## WHAT THIS TASK INVOLVES
In the data below, find every line with the word "span" and copy it.

## AVAILABLE DATA
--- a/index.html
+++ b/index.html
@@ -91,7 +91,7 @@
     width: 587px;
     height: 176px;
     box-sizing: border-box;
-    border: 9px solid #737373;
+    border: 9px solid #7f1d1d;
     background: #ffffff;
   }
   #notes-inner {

* * *

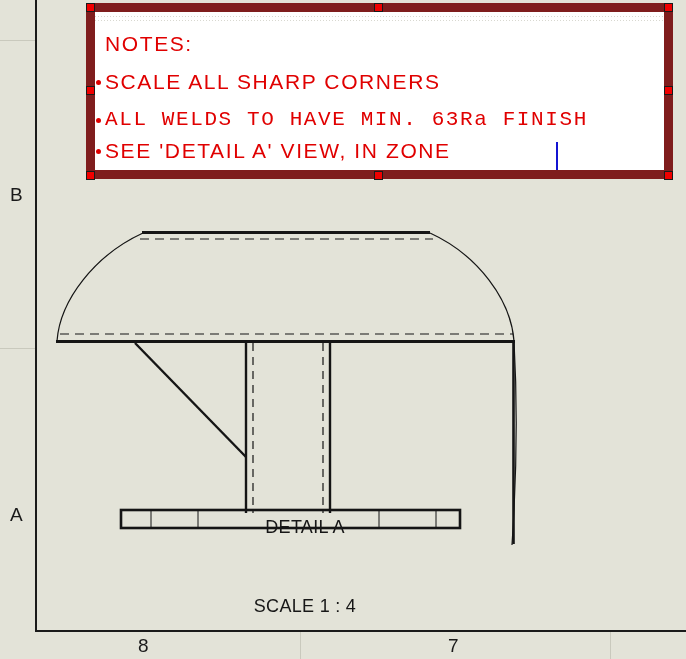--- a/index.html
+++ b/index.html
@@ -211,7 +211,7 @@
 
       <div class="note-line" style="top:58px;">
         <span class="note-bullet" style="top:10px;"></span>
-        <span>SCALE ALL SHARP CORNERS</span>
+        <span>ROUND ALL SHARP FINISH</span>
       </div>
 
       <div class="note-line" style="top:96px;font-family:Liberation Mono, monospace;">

==

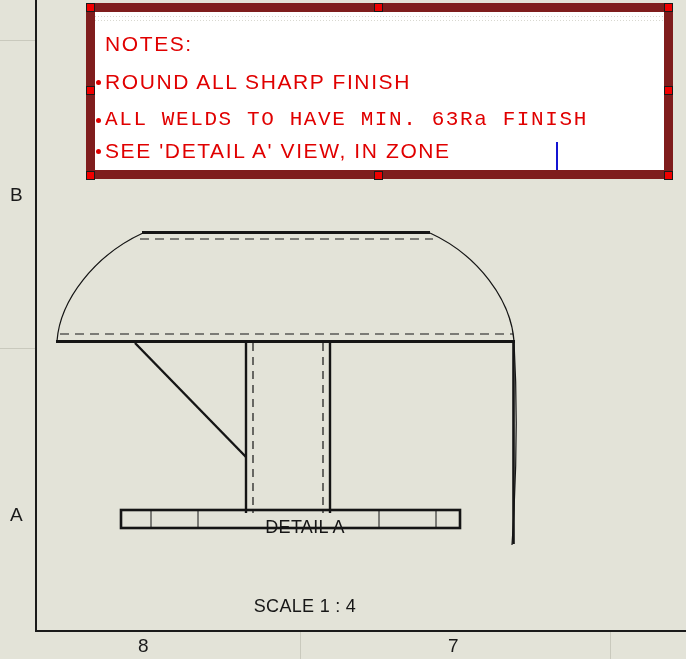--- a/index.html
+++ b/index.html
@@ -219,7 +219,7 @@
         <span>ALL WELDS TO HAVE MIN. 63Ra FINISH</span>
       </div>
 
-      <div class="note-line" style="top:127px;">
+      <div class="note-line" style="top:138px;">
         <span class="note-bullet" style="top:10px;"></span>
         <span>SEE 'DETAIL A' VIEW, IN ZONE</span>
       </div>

## WRITTEN REPLY
         <span class="note-bullet" style="top:10px;"></span>
-        <span>SCALE ALL SHARP CORNERS</span>
+        <span>ROUND ALL SHARP FINISH</span>
         <span>ALL WELDS TO HAVE MIN. 63Ra FINISH</span>
         <span class="note-bullet" style="top:10px;"></span>
         <span>SEE 'DETAIL A' VIEW, IN ZONE</span>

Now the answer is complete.